Bloomberg’s campaign is tapping into any and every type of social media it can reach. Ads are appearing not only on news feeds through sponsored content and posts but through the stories option of popular apps like Snapchat and Instagram. Influencers are even sharing fake DM thread screenshots to promote the candidate. “While a meme strategy may be new to presidential politics, we’re betting it will be an effective component to reach people where they are and compete with President Trump’s powerful digital operation,” Sabrina Singh, a senior national spokeswoman for the Bloomberg campaign, told the Times.
Facebook and Instagram rules stipulate that sponsored or paid posts must have a disclaimer noting the sponsorship. These rules are in place to ensure the content’s authenticity, but branded content is not the same as advertising, a Facebook official told The Hill. The social media platform believes it’s important to make users aware when they are seeing paid content, but stressed the difference between the two. "After hearing from multiple campaigns, we agree that there’s a place for branded content in political discussion on our platforms. We’re allowing US-based political candidates to work with creators to run this content, provided the political candidates are authorized and the creators disclose any paid partnerships through our branded content tools," the Facebook representative said.

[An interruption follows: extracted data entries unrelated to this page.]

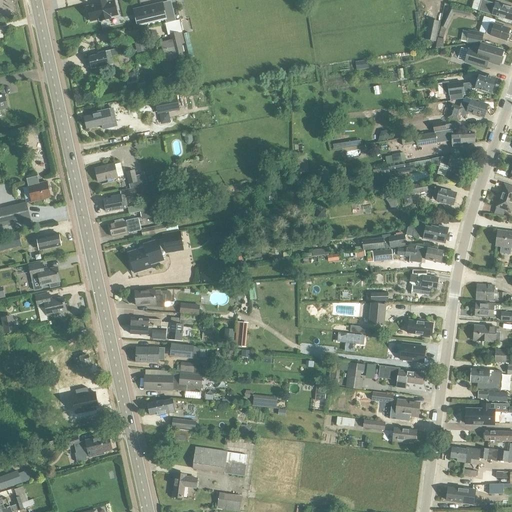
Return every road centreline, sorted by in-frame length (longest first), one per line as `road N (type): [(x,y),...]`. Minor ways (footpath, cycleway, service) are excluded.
road 1 (secondary): [(147,511),(35,0)]
road 2 (unclassified): [(423,511),(464,239),(511,98)]
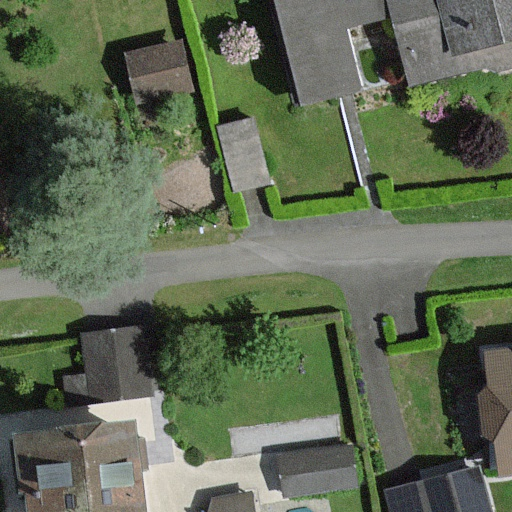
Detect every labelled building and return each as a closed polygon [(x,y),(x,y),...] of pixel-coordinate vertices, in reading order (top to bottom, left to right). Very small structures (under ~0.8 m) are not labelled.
[(511,0),(347,0),(336,3),(335,0),(269,0),(293,106),(349,93),(336,35),(379,25),(393,91),(511,64),(511,0)] [(136,86),(191,69),(179,27),(124,43),(136,86)] [(133,323),(80,329),(88,387),(140,381),(133,323)] [(511,353),(488,356),(497,448),(499,467),(511,465),(511,353)] [(143,511),(133,426),(21,439),(29,511),(143,511)] [(354,484),(349,447),(282,456),(287,493),(354,484)] [(490,511),(480,471),(392,492),(397,511),(490,511)]
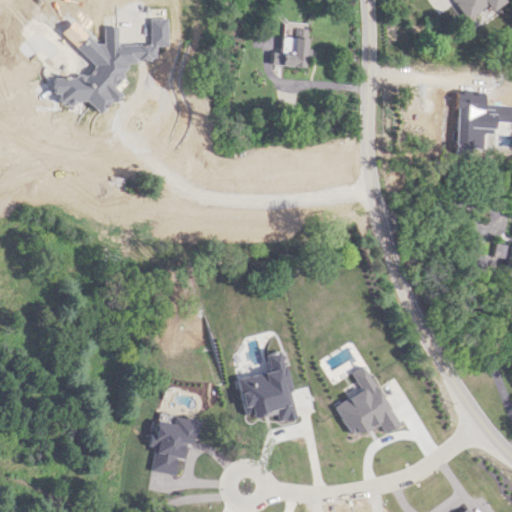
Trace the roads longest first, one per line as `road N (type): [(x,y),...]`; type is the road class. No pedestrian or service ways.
road 1 (tertiary): [(363,0),(370,196),(379,239),(427,345),(511,453)]
road 2 (residential): [(479,420),(410,474),(320,491),(275,490),(243,468),(229,478),(232,500),(251,503),(275,490)]
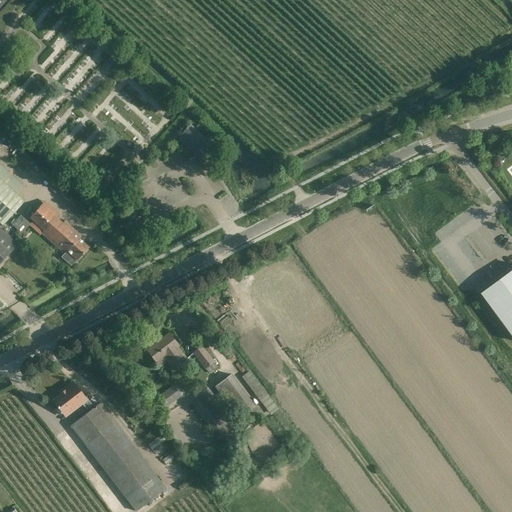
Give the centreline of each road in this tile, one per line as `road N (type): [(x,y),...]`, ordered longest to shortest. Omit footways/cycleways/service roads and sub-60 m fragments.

But while Facebook and Instagram require sponsored content to be disclosed as such, the Journal found that several social media posts from people being paid by Bloomberg’s campaign failed to label content as sponsored. According to the U.S. Federal Trade Commission, even tagging a brand or business is a form of endorsement that must be disclosed to audiences as paid content. Bloomberg’s campaign is paying individuals to post content on social media as personal when it is actually brand-driven, with Bloomberg being the brand.
“We’re trying to be innovative with how we’re translating the campaign message on social, trying to do it how the internet actually works,” an aide to the Bloomberg campaign told the Times. “Tweeting from @mikebloomberg is a very 2008 strategy.” Several people who did not previously think about supporting Bloomberg have expressed interest in posting for him, as well as created content in support of his campaign due to the paycheck associated with doing so. “We want to work with creators and we’ve never been shy about paying people for creative work,” the aide said.
Bloomberg has already spent $50 million on digital ads, according to The Washington Post. In addition, he is expected to spend more than $400 million on his campaign overall. Food and travel blogger Alycia Chrosniak told Reuters she received communication from the Bloomberg campaign offering to pay her to create content about her support for him, despite him not being her top choice. While Chrosniak said she did not take the offer, many other social media influencers, including meme pages, have.
Bloomberg is using his wealth to buy support online, but whether it’s genuine or not remains a question. An even bigger question is: Will this online support continue when the polls open?